Description of Historic Place
Mewata Armoury, also known as the Mewata Drill Hall, occupies a site in downtown Calgary. It is a large, low-massed structure in the Tudor Gothic style, and is set around a large central drill hall. Constructed of red brick with stone and sandstone trim, its rugged battlemented façade conveys a strong image of solidity and impregnability. The main entrance is a low central troop door flanked by projecting three-storey crenellated towers in the manner of fortress architecture. The building has small narrow windows, bartizans, and small turrets complete with firing slits. The designation is confined to the footprint of the building.
Mewata Armoury is a Recognized Federal Heritage Building because of its historical associations, and its architectural and environmental values.

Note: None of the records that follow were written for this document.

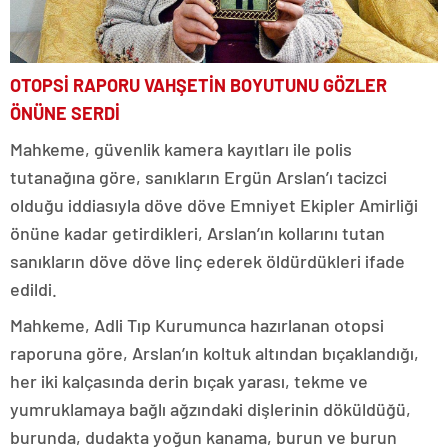
OTOPSİ RAPORU VAHŞETİN BOYUTUNU GÖZLER
ÖNÜNE SERDİ
Mahkeme, güvenlik kamera kayıtları ile polis
tutanağına göre, sanıkların Ergün Arslan’ı tacizci
olduğu iddiasıyla döve döve Emniyet Ekipler Amirliği
önüne kadar getirdikleri, Arslan’ın kollarını tutan
sanıkların döve döve linç ederek öldürdükleri ifade
edildi.
Mahkeme, Adli Tıp Kurumunca hazırlanan otopsi
raporuna göre, Arslan’ın koltuk altından bıçaklandığı,
her iki kalçasında derin bıçak yarası, tekme ve
yumruklamaya bağlı ağzındaki dişlerinin döküldüğü,
burunda, dudakta yoğun kanama, burun ve burun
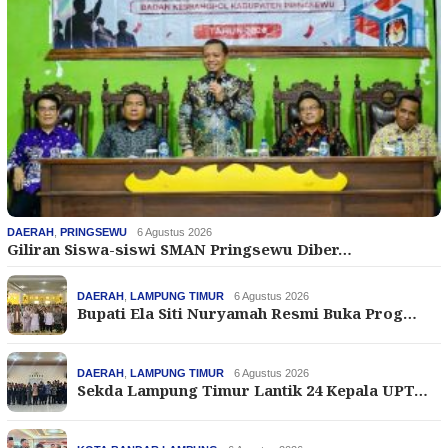
DAERAH
,
PRINGSEWU
6 Agustus 2026
Giliran Siswa-siswi SMAN Pringsewu Diber…
DAERAH
,
LAMPUNG TIMUR
6 Agustus 2026
Bupati Ela Siti Nuryamah Resmi Buka Prog…
DAERAH
,
LAMPUNG TIMUR
6 Agustus 2026
Sekda Lampung Timur Lantik 24 Kepala UPT…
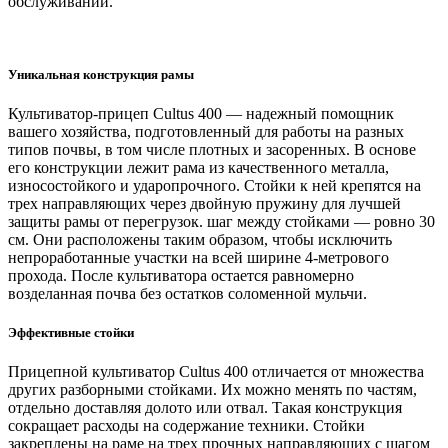
обслуживании.
Уникальная конструкция рамы
Культиватор-прицеп Cultus 400 — надежный помощник
вашего хозяйства, подготовленный для работы на разных
типов почвы, в том числе плотных и засоренных. В основе
его конструкции лежит рама из качественного металла,
износостойкого и ударопрочного. Стойки к ней крепятся на
трех направляющих через двойную пружину для лучшей
защиты рамы от перегрузок. шаг между стойками — ровно 30
см. Они расположены таким образом, чтобы исключить
непроработанные участки на всей ширине 4-метрового
прохода. После культиватора остается равномерно
возделанная почва без остатков соломенной мульчи.
Эффективные стойки
Прицепной культиватор Cultus 400 отличается от множества
других разборными стойками. Их можно менять по частям,
отдельно доставляя долото или отвал. Такая конструкция
сокращает расходы на содержание техники. Стойки
закреплены на раме на трех прочных направляющих с шагом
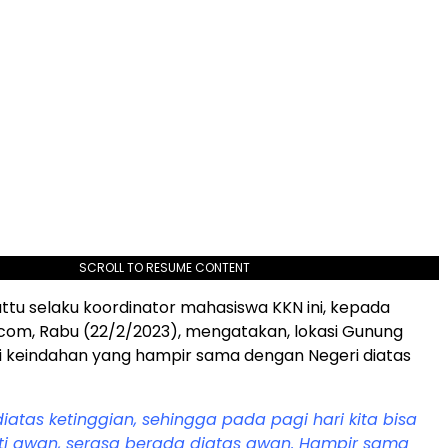
SCROLL TO RESUME CONTENT
uttu selaku koordinator mahasiswa KKN ini, kepada
com, Rabu (22/2/2023), mengatakan, lokasi Gunung
i keindahan yang hampir sama dengan Negeri diatas
iatas ketinggian, sehingga pada pagi hari kita bisa
i awan, serasa berada diatas awan. Hampir sama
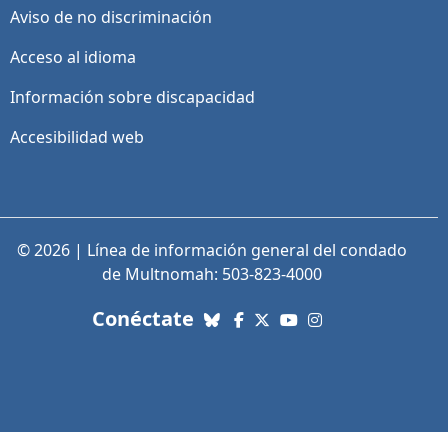
Aviso de no discriminación
Acceso al idioma
Información sobre discapacidad
Accesibilidad web
© 2026 | Línea de información general del condado
de Multnomah: 503-823-4000
con nosotros. Enlaces a re
Conéctate
Bluesky
Facebook
X (Twitter)
YouTube
Instagram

Mewata Armoury is one of the best examples of a structure associated with the theme of the federal government’s late 19th-century initiatives to build militia practice and training recruitment centres. The intention was to concentrate the volunteer militia in large urban areas by building drill halls in all major cities. Mewata Armoury housed both militia and permanent force units in the inter-war period, served as the focus of a substantial training camp in the Second World War, and continues today as an active militia establishment.
Mewata Armoury is an excellent example of the Tudor Gothic Style used for militia architecture from the end of the 19th century until the First World War where its functional design, and very large floor space are distinguishing characteristics. It is one of the works of the architect Thomas W. Fuller.
Mewata Armoury is a distinctive landmark situated in downtown Calgary. It has maintained an unchanged relationship to its site and plays an important role as a landmark in the neighbourhood.
Sources: Ivan J. Saunders, Corner 8th Ave. S.W. and 11th St. S.W. Calgary, Alberta.
Federal Heritage Buildings Review Office Report 83-082; Mewata Armoury Corner 8th Ave. S.W. and 11th St. S.W. Calgary, Alberta. Heritage Character Statement 83-082.
The following character-defining elements of the Mewata Armoury should be respected.
Its excellent aesthetic design, good functional design and excellent materials and craftsmanship, for example:
- its large, low-massing and the building’s Tudor-Gothic Style;
- the rugged battlemented façade of stone and red sandstone distinguished by its central ogee-arched troop door flanked by protecting three-storey crenelated towers and sitting under an over-entrance gallery;
- the four large square, crenelated, three-storey, bastion like corner towers linked by continuous crenelated exterior walls;
- the decorative detail including stone and sandstone detailing, stylized bartizans, small narrow windows, stylized firing slits, and the decorative pilastering of the exterior walls;
- the large unobstructed space of the central drill hall.
The manner in which the Mewata Armoury is compatible with the present character of its downtown location and is a local landmark, as evidenced by:
- its scale, design and distinctive profile that contribute to the commercial character of its downtown setting;
- the structure’s specialized military role and continued use as an active Canadian Forces reserve armoury, which makes it a well-known local landmark.